News Articles


5 March 2000

'Digger' is tackled as the Rabbitohs play hardball next

Independent on Sunday
5 March 2000

Even when Rupert Murdoch wins, he can find that the victory brings with it a whole new series of problems.

Take the case of Australian Rugby League and its most famous and, historically, most successful club, South Sydney.

News Corp needed Rugby League in Australia as the selling point for its pay-TV project, and it entered a long and bitter struggle against the governing body, the ARL, for control of the game.

The eventual ceasefire compromise, the National Rugby League, is generally seen as Mr Murdoch's poodle, especially when it proved so intransigent over a key clause in News Corp's Super League agenda - a reduction in the number of clubs in Sydney, the traditional heartland of the Australian competition.

South's, full of heritage and history, but short of cash and firmly planted in a run-down section of the inner city, failed to meet the NRL's criteria for survival.

After a series of court cases, they were kicked out of the competition, which began its new season - featuring various merged and restructured clubs - last month.

But South Sydney are still in fighting mood. On the day of the season's launch, they staged a well-supported fund-raising concert at their home, the Redfern Oval, to start gathering the cash for a further legal challenge.

Even more embarrassing to Mr Murdoch, the opening of his latest pride and joy in Sydney, Fox Studios, was noteworthy mainly for the celebs who turned up in South's colours to show where their sympathies lay.

The Rabbitohs - as they are known, in a reference to the rabbit-skinners who once plied their trade in the area - have become a fashionable cause among the glitterati as well as a rallying point for those who dislike the way News Corp does business.

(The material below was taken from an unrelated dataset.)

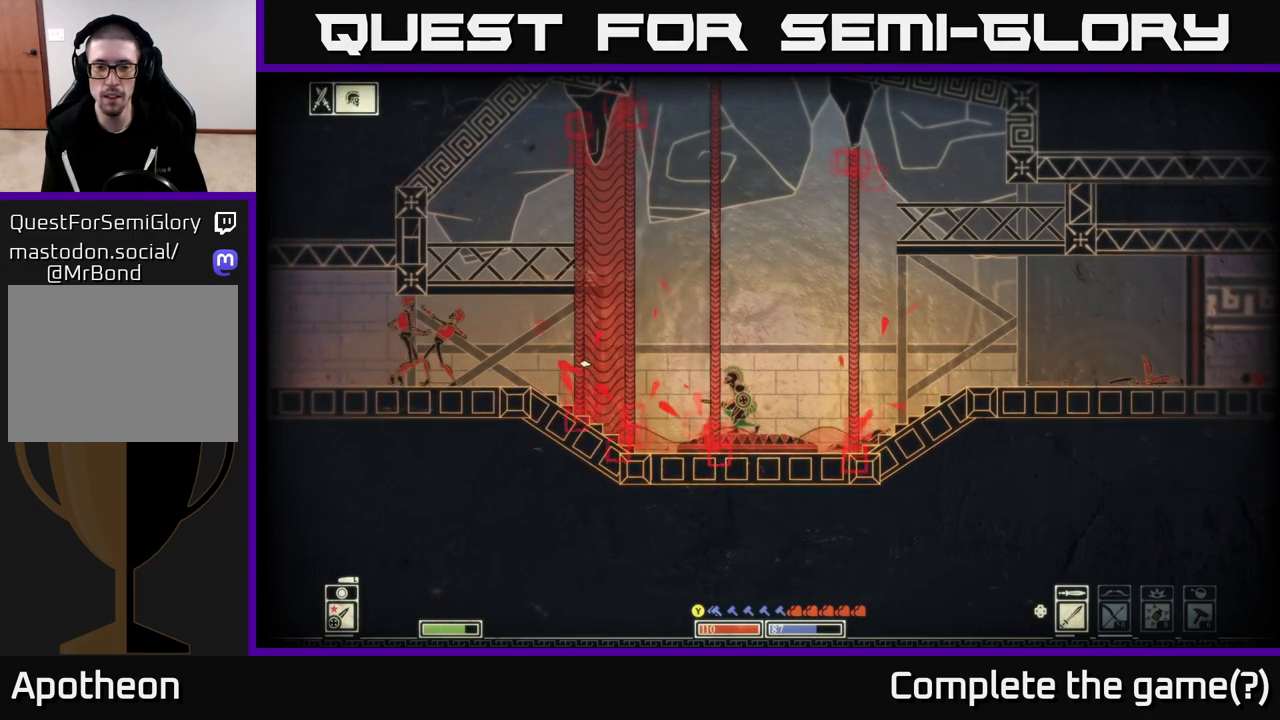
{"buttons": [], "left_stick": "down", "right_stick": "up-left", "events": [[83, "right_stick", "up-left"]]}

Mind you, how much you will read about this in Sydney depends very much on which newspaper you choose.

Australia's most respected rugby league writer, Ian Heads, resigned in disgust from the Murdoch-owned Sunday Telegraph when it failed to carry a word about the biggest event in Sydney that weekend - a 50,000-strong march from Redfern to the Town Hall to protest at the culling of the Rabbitohs.

Ian Heads left the paper because he felt certain that the decision to ignore the groundswell for Sydney South was based on political factors rather than on news values.

"I felt deeply, too, that the decision was vastly disrespectful to one of Australia's greatest sporting clubs... an outfit which had undoubtedly helped to sell millions of newspapers with its achievements," he wrote later.

Heads was deluged with messages of support, from inside and outside the game; it was another signal that Rupert Murdoch's victory in the turf wars over a code of football has been won at the cost of further tarnishing his organisation's reputation.